Required work:
A. Reproduce the part of the integer division and modulo thread that opens with the words containing "The integer result" and closes with "from both calls.".
B. Go on with the forum thread about getting an integer quotient and remainder together, picking up after its final sentence.

Text passage:

----------------------------------------

The integer result of the division of two integers ignores any remainder and returns only the truncated quotient. Modulo returns the integer remainder of that division. According to the Programming Guide, both of these operations are relatively slow. However, I need both of these values in my kernel. Are there any functions that will return both of these values and are more efficient than computing both of these values independently?
Not that I know of, although this a good idea since modulo and integer are often used together. It may be that the JIT optimizer is smart enough to remove the redundant code from both calls.
If you know that your input values are exactly representable in floating point, it may be worth casting them and using the floating point modulo and divide instead.

----------------------------------------

Data lines:
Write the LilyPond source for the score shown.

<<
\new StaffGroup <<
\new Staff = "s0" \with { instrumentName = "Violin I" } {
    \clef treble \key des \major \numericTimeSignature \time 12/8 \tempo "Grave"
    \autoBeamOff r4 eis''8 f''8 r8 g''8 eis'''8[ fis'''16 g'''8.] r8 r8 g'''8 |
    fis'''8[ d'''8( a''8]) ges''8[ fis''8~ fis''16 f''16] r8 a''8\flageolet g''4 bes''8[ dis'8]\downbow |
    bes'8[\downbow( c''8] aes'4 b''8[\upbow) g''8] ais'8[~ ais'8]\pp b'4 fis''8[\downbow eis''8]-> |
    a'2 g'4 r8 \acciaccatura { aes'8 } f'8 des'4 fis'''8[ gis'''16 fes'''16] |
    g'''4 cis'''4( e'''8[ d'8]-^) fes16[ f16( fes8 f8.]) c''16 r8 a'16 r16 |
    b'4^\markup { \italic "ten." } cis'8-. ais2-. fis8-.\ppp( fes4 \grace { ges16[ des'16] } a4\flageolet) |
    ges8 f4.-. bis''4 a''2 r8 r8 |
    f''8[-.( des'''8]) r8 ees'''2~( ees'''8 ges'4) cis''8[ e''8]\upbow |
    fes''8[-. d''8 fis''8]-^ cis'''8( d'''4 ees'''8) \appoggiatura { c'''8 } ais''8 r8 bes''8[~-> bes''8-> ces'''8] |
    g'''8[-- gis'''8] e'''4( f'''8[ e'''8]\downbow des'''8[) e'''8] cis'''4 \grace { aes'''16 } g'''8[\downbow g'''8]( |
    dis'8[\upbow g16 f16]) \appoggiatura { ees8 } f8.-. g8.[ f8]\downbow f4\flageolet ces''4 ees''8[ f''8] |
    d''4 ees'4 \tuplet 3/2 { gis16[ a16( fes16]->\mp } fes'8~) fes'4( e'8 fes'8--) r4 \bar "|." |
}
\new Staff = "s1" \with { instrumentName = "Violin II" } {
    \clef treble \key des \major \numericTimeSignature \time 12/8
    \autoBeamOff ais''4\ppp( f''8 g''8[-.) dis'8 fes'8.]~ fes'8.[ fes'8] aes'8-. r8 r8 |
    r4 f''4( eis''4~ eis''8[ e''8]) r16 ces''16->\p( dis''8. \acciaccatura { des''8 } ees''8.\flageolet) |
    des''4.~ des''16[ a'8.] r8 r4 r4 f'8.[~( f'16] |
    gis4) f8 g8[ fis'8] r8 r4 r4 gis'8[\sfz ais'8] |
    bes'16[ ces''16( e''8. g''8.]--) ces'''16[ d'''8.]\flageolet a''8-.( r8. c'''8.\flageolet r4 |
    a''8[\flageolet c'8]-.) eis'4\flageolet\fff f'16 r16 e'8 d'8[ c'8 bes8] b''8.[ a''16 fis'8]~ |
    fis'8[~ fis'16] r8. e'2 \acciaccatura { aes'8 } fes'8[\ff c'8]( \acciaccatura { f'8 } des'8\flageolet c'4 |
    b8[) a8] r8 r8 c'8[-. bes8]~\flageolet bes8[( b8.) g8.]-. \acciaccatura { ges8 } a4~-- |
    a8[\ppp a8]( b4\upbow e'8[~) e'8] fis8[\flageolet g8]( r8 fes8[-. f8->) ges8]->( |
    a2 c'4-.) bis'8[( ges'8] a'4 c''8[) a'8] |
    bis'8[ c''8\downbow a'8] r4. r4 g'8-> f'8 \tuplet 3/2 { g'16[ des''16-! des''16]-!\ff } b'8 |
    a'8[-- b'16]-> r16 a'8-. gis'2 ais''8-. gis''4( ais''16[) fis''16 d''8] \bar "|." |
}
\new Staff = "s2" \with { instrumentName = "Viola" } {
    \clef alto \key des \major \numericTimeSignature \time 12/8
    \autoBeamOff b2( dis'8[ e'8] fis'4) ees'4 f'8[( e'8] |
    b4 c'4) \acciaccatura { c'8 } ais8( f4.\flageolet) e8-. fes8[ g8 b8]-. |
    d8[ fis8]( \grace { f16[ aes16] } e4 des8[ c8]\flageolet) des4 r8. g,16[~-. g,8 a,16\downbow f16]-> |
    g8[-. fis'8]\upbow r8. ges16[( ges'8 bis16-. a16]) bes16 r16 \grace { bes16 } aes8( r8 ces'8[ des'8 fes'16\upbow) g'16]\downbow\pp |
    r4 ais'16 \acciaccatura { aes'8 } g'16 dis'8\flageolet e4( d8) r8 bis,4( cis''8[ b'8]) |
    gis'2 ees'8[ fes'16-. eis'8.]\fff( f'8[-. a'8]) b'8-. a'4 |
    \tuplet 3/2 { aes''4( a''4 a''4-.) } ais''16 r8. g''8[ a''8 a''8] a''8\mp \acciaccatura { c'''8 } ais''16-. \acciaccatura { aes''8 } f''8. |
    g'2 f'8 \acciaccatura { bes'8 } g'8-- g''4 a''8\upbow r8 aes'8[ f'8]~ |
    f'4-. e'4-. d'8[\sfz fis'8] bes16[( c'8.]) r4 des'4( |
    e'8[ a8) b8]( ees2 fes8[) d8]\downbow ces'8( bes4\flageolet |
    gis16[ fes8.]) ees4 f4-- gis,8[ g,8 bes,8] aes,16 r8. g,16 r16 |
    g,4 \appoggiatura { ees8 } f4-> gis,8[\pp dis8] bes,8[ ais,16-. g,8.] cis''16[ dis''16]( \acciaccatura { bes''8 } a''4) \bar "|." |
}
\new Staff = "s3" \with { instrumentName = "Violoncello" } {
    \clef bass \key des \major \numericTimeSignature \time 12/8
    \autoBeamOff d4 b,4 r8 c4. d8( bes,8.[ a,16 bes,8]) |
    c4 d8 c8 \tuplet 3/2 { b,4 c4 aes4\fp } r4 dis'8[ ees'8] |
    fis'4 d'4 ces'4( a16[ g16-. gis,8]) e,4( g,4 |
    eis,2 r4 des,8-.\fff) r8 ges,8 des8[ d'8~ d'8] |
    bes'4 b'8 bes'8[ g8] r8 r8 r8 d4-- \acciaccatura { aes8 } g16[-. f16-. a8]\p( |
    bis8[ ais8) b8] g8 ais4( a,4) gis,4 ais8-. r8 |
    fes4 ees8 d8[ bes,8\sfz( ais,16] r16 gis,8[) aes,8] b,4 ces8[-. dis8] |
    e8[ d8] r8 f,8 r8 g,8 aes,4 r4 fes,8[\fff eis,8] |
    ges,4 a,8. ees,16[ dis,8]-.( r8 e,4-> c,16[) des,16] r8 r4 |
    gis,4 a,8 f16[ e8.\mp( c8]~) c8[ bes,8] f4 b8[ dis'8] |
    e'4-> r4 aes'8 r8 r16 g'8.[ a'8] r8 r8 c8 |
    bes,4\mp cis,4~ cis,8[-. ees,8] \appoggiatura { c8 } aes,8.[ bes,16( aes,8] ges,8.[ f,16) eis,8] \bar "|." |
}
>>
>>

----------------------------------------

The responses:
A.
The integer result of the division of two integers ignores any remainder and returns only the truncated quotient. Modulo returns the integer remainder of that division. According to the Programming Guide, both of these operations are relatively slow. However, I need both of these values in my kernel. Are there any functions that will return both of these values and are more efficient than computing both of these values independently?
Not that I know of, although this a good idea since modulo and integer are often used together. It may be that the JIT optimizer is smart enough to remove the redundant code from both calls.

B.
Had to go back to look some of this stuff up…
I was unable to find the range of integers that are exactly representable as floating point numbers, but I assume it’s based off the length of the mantissa. Assuming the IEEE-754 floating point standard, there is a 24-bit mantissa (with the leading ‘1’ dropped off, so really represented as 23-bits). That would give an upper limit of 2^24. My integers are all positive, so I don’t need to be concerned with the negative case. Are all positive integers from 2^24 down to zero exactly representable?
This leaves me with two concerns, however. My first concern is that, according to NVIDIA documentation, floating-point division is not IEEE-754 compliant. However, if these two integers are represented exactly, this may not matter.
My second concern is this. What if the quotient of two integers isn’t able to be represented exactly using floating point. This could probably cause some errors when truncating the value. Hypothetically speaking, if the quotient should be 6.9999999, but is represented as 7 (since 6.9999999 is unrepresentable), then the truncation will yield 7 rather than 6.
The values in my numerator and denominator will be in the ranges [0, 2^24] and [2^13, 2^23], respectively. The denominator will always be a power of 2. The same is untrue for the numerator.
Thanks!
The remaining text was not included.